Faylasoof SaaHib, I agree this expression is in use where "or" is masculine. I can't remember any other instance when it was used in Urdu, but I'd like to learn about more! The question is, have you encountered "kii or" in Urdu speech or writing?


----------



## greatbear

marrish said:


> *Is the spelling of this word intended? Could you type it in Nagari?*



Sorry for the confusion: I typed in a colloquial variant of "yakaayak", which maybe had you confused. The standard word is यकायक.


----------



## marrish

greatbear said:


> Sorry for the confusion: I typed in a colloquial variant of "yakaayak", which maybe had you confused. The standard word is यकायक.

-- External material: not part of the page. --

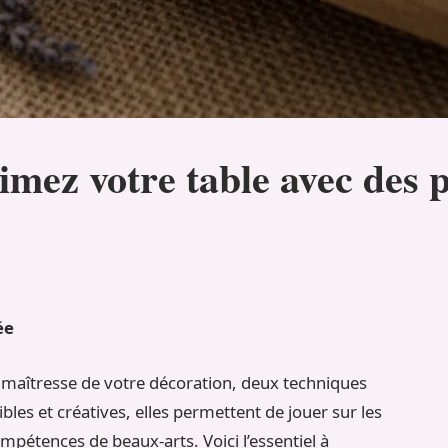
limez votre table avec des 
ée
 maîtresse de votre décoration, deux techniques
bles et créatives, elles permettent de jouer sur les
ompétences de beaux-arts. Voici l’essentiel à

Thank your for clarification, I just thought you meant this one. I agree this word is yakaa-yak in Urdu, but also in Hindi.


----------



## aevynn

aevynn said:


> a she3r by Sheen Kaaf Nizam:
> 
> man *raftaar se* bhaagtaa jaataa hai kis or​palak jhapakte shaam hai palak jhapakte bhor​





Qureshpor said:


> 1) شین کاف نظام
> 
> "or" is hardly Urdu, even if it is to be found in the older language more frequently. In all my years, I have never read Urdu poetry or prose with the word "or" nor have I personally used this word or heard it from another Urdu speaker.


For what it's worth: First,  let me mention that Sheen Kaaf Nizam is the recipient of a Sahitya Akademi award in Urdu. Next, let me present the following list to augment @Alfaaz's nice example in #11 and @Faylasoof's assurance in #14 above:

Sahir Ludhianvi: (song from a film) nadiyaa kaa paanii dariyaa se mil_ke saagar kii *or* chale

Mir Taqi Mir: gard-e-rah us_kii yaa rab kis *or* se uThe_gii // sau sau Gazaal har-suu aaNkheN lagaa rahaa hai

Muzaffar Hanafi: (nazm title) niiche kii *or*

Mohammad Rafi: chaaroN *or* andheraa niklaa // jaane kahaaN saweraa niklaa

Ameeq Hanafi: dil meN dukh aaNkhoN meN namii aasmaaN par ghaTaa'eN // andar baahar is *or* us *or* har *or* baadal

Fazl Tabish: us_ke chaaroN *or* phireN kyaa us_ke andar utareN kyaa // apne hii andar utarne kaa kyaa kuchh kam pachhtaawaa hai

Saleem Shahzad: (ghazal with radiif chaaroN *or*) nahiiN hai ko'ii duusraa manzar chaaroN *or* // phailaa hai taariik samundar chaaroN *or *

Ahmad Mushtaq: diloN kii *or* dhuuaaN saa dikhaa'ii detaa hai // ye(h) shahr to mujhe jaltaa dikhaa'ii detaa hai

Buland Shahri: jalwaa/h chaaroN *or* thaa // biich meN ek mor thaa

Saeed Ahmad Akhtar: jab chaaroN *or* andheraa thaa sach kam thaa jhuuT ghaneraa thaa // dariyaa se baRe ik shaxS kaa is dariyaa ke kinaare Deraa thaa

Safdar Meer: chaaroN *or* ab phuul hii phuul haiN kyaa ginte ho daaGoN ko // ho taufiiq to dil se lagaa'o in nau-rustaa/h baaGoN ko

Saleem Ansari: mere chaaroN *or* the tarah tarah ke log // phir bhii mujh_ko lag gayaa tanhaa'ii kaa rog

...


----------